**TO DO:** Once you have read the listing, output it exactly and completely.

**RECORDED INFORMATION:**

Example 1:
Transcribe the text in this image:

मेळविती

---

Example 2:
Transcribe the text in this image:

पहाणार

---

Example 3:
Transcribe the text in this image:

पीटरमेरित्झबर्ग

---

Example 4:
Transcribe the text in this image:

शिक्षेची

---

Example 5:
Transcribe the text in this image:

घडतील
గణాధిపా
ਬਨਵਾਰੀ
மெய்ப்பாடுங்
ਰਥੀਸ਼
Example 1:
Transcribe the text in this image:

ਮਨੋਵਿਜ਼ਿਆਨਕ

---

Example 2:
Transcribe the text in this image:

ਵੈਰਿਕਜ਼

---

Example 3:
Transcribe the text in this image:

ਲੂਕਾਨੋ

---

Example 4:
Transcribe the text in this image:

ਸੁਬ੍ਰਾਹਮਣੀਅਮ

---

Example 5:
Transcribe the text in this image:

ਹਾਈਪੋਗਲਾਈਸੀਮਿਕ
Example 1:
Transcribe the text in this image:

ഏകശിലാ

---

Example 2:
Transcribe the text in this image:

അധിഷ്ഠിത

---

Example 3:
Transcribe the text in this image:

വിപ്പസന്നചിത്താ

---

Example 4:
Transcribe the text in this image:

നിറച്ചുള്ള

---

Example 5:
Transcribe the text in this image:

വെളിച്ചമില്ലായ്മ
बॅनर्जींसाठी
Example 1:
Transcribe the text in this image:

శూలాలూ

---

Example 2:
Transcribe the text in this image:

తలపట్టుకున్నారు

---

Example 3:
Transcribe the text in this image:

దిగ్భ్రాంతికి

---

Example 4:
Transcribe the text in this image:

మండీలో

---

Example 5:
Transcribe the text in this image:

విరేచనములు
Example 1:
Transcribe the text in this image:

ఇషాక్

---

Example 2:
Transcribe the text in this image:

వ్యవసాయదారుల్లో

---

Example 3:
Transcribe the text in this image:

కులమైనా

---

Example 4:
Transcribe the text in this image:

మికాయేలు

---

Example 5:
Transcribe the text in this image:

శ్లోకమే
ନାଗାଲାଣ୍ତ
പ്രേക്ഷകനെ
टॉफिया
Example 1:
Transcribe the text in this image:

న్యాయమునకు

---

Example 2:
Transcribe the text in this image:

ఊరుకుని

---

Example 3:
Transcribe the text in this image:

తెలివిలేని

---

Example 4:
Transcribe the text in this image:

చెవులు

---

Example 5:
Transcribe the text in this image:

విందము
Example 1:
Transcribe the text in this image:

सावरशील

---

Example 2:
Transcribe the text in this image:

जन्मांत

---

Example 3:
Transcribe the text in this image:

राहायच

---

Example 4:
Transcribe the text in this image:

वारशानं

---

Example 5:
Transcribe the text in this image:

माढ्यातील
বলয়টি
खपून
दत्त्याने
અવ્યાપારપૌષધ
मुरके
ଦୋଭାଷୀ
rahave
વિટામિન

**EXERCISE SOLUTION:**
Example 1:
Transcribe the text in this image:

मेळविती

---

Example 2:
Transcribe the text in this image:

पहाणार

---

Example 3:
Transcribe the text in this image:

पीटरमेरित्झबर्ग

---

Example 4:
Transcribe the text in this image:

शिक्षेची

---

Example 5:
Transcribe the text in this image:

घडतील
గణాధిపా
ਬਨਵਾਰੀ
மெய்ப்பாடுங்
ਰਥੀਸ਼
Example 1:
Transcribe the text in this image:

ਮਨੋਵਿਜ਼ਿਆਨਕ

---

Example 2:
Transcribe the text in this image:

ਵੈਰਿਕਜ਼

---

Example 3:
Transcribe the text in this image:

ਲੂਕਾਨੋ

---

Example 4:
Transcribe the text in this image:

ਸੁਬ੍ਰਾਹਮਣੀਅਮ

---

Example 5:
Transcribe the text in this image:

ਹਾਈਪੋਗਲਾਈਸੀਮਿਕ
Example 1:
Transcribe the text in this image:

ഏകശിലാ

---

Example 2:
Transcribe the text in this image:

അധിഷ്ഠിത

---

Example 3:
Transcribe the text in this image:

വിപ്പസന്നചിത്താ

---

Example 4:
Transcribe the text in this image:

നിറച്ചുള്ള

---

Example 5:
Transcribe the text in this image:

വെളിച്ചമില്ലായ്മ
बॅनर्जींसाठी
Example 1:
Transcribe the text in this image:

శూలాలూ

---

Example 2:
Transcribe the text in this image:

తలపట్టుకున్నారు

---

Example 3:
Transcribe the text in this image:

దిగ్భ్రాంతికి

---

Example 4:
Transcribe the text in this image:

మండీలో

---

Example 5:
Transcribe the text in this image:

విరేచనములు
Example 1:
Transcribe the text in this image:

ఇషాక్

---

Example 2:
Transcribe the text in this image:

వ్యవసాయదారుల్లో

---

Example 3:
Transcribe the text in this image:

కులమైనా

---

Example 4:
Transcribe the text in this image:

మికాయేలు

---

Example 5:
Transcribe the text in this image:

శ్లోకమే
ନାଗାଲାଣ୍ତ
പ്രേക്ഷകനെ
टॉफिया
Example 1:
Transcribe the text in this image:

న్యాయమునకు

---

Example 2:
Transcribe the text in this image:

ఊరుకుని

---

Example 3:
Transcribe the text in this image:

తెలివిలేని

---

Example 4:
Transcribe the text in this image:

చెవులు

---

Example 5:
Transcribe the text in this image:

విందము
Example 1:
Transcribe the text in this image:

सावरशील

---

Example 2:
Transcribe the text in this image:

जन्मांत

---

Example 3:
Transcribe the text in this image:

राहायच

---

Example 4:
Transcribe the text in this image:

वारशानं

---

Example 5:
Transcribe the text in this image:

माढ्यातील
বলয়টি
खपून
दत्त्याने
અવ્યાપારપૌષધ
मुरके
ଦୋଭାଷୀ
rahave
વિટામિન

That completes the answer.